• **EXTRACTED TEXT**
*****

Impeachment Defense Shows Trump Doesn’t Trust Voters

I didn’t watch any of the impeachment proceedings against President Trump. The outcome was never in doubt. Evidence and argument weren’t going to matter and didn’t. 

However, Alan Dershowitz, Harvard law professor and Fox News talking head, did us a service by unwittingly clueing us in about abuse of power, the first of the two articles of impeachment. If you think the Senate’s lockstep acquittal of the president makes that moot, remember that there’s an election in November when voters will be called on to render a judgment on Trump’s fitness for office. The Dershowitz doctrine will be glaringly relevant between now and then. 

Dershowitz told the Senate and the country that there are only three possible motives for seeking, as President Trump did, to trade congressionally authorized U.S. military aid for an announcement by Ukraine’s president that he would launch an investigation of the involvement of Democratic presidential candidate Joe Biden and his son Hunter in the affairs of a Ukrainian energy company. Trump’s motive could’ve been to advance the public interest, his personal political fortunes or to secure some personal financial gain. Only if his motive had been the third would what Dershowitz admits was a quid pro quo have been corrupt and therefore an impeachable offense. But since, said Dershowitz, Trump believes that his reelection is in the public interest, putting the arm on a foreign head of state to kneecap one of Trump’s political opponents was just an expression of Trump’s deep devotion to his country. No wonder this story set off howls of derision. 

A lot of the astonished responses to the Dershowitz doctrine are on the mark. But there’s one crippling flaw in it that’s getting lost in all the hilarity. 

Dershowitz has a simple-minded notion of what a corrupt motive is in a case like this. But we don’t have to drill very far down to see why Trump’s was. Let’s suppose along with Dershowitz, though contrary to several Mount Everests of evidence, that Trump was acting out of selfless devotion to our country when he tried to strong-arm Ukrainian President Zelensky into helping him smear Joe Biden. Even giving Trump laughably high marks for public spiritedness, that doesn’t whitewash his motives, because his attempt to prejudice voters against an opponent reflects a belief that it’s not the voters, but he who’s the final arbiter of whether his reelection is in the public interest. That’s not some minor, everybody-does-it peccadillo. It’s a body blow to the most fundamental principle of representative government—namely, that it’s the voters, not candidates for office, who’re the final judges of whether the election of one or another candidate is in the public interest. So, even supposing the utter sincerity of Trump’s belief that civilization as we know it will go down the tubes if he’s defeated in November, trying to displace the voters as the ultimate judges of whether his election is in the public interest fatally infects his belief that he was thinking only of our country in trying to extort a “favor” from Zelensky.

*****

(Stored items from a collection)
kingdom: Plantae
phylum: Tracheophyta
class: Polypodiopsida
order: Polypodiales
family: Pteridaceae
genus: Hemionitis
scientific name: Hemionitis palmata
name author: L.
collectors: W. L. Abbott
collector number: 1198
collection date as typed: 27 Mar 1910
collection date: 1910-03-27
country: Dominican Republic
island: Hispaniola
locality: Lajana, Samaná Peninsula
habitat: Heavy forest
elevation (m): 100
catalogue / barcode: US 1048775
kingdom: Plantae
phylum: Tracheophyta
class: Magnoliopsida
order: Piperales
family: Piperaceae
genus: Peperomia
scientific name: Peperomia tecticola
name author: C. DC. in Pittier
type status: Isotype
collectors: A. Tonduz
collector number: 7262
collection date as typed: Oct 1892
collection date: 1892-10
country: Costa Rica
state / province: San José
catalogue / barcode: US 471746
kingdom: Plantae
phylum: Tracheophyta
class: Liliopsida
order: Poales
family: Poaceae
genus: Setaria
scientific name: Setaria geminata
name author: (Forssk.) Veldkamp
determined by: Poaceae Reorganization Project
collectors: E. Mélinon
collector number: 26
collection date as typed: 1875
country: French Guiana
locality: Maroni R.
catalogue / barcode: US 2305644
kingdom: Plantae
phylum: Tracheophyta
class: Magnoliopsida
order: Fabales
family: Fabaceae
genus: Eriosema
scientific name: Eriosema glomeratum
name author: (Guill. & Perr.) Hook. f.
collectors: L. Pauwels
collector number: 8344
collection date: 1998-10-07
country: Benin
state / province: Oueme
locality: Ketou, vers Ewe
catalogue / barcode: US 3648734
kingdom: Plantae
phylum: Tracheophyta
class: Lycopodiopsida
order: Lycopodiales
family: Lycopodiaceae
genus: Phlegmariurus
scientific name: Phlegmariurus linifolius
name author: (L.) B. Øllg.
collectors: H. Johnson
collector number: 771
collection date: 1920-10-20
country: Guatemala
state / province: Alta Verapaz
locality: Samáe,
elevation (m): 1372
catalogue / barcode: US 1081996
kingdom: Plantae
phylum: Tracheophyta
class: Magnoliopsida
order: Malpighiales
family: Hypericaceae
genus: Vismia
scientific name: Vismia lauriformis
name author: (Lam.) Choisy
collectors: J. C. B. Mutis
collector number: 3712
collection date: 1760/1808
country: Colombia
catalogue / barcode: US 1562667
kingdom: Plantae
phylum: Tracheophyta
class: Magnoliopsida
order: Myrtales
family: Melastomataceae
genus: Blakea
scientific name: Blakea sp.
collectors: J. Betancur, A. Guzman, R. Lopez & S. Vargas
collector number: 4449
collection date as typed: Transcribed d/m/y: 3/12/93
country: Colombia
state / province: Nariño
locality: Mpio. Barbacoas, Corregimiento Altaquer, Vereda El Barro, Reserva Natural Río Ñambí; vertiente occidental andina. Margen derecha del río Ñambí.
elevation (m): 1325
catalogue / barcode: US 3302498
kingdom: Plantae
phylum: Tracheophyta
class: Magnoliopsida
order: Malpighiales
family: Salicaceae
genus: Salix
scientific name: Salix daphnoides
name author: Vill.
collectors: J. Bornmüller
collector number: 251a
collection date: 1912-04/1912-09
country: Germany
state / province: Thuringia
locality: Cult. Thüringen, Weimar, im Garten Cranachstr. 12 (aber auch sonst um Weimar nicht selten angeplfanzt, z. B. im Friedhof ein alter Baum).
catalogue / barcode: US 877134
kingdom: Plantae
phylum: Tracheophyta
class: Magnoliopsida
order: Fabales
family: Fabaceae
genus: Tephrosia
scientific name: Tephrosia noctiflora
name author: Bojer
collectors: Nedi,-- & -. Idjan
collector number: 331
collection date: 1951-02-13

*****

• **LIST OF TASKS**
(A) From the article on the Dershowitz impeachment defense, reproduce the passage starting with "However, Alan Dershowitz, Harvard" and going on through "now and then.".
(B) Answer these questions using the article on the Dershowitz impeachment defense:
(i) What two roles does the article give Alan Dershowitz?
(ii) How many possible motives did Dershowitz tell the Senate there are for the trade Trump sought?
(iii) What name does the article give for the president of Ukraine?

• **SOLUTIONS TO EACH TASK**
(A)
However, Alan Dershowitz, Harvard law professor and Fox News talking head, did us a service by unwittingly clueing us in about abuse of power, the first of the two articles of impeachment. If you think the Senate’s lockstep acquittal of the president makes that moot, remember that there’s an election in November when voters will be called on to render a judgment on Trump’s fitness for office. The Dershowitz doctrine will be glaringly relevant between now and then.

(B)
(i) Harvard law professor and Fox News talking head.
(ii) Three.
(iii) Zelensky.